[Stored dataset items]
-- Opening Marker --

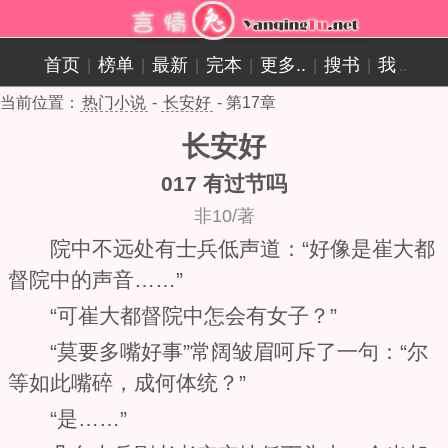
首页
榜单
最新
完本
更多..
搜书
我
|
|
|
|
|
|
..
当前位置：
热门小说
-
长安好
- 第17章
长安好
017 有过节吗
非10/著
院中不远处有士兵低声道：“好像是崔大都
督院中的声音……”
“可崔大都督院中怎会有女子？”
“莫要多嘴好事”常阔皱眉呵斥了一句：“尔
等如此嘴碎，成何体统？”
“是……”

-- Closing Marker --

• _EXERCISE DESCRIPTION_: Repeat the data verbatim, excluding all pictures.

• _SOLUTION FOR THIS PROBLEM_:
首页
榜单
最新
完本
更多..
搜书
我
|
|
|
|
|
|
..
当前位置：
热门小说
-
长安好
- 第17章
长安好
017 有过节吗
非10/著
院中不远处有士兵低声道：“好像是崔大都
督院中的声音……”
“可崔大都督院中怎会有女子？”
“莫要多嘴好事”常阔皱眉呵斥了一句：“尔
等如此嘴碎，成何体统？”
“是……”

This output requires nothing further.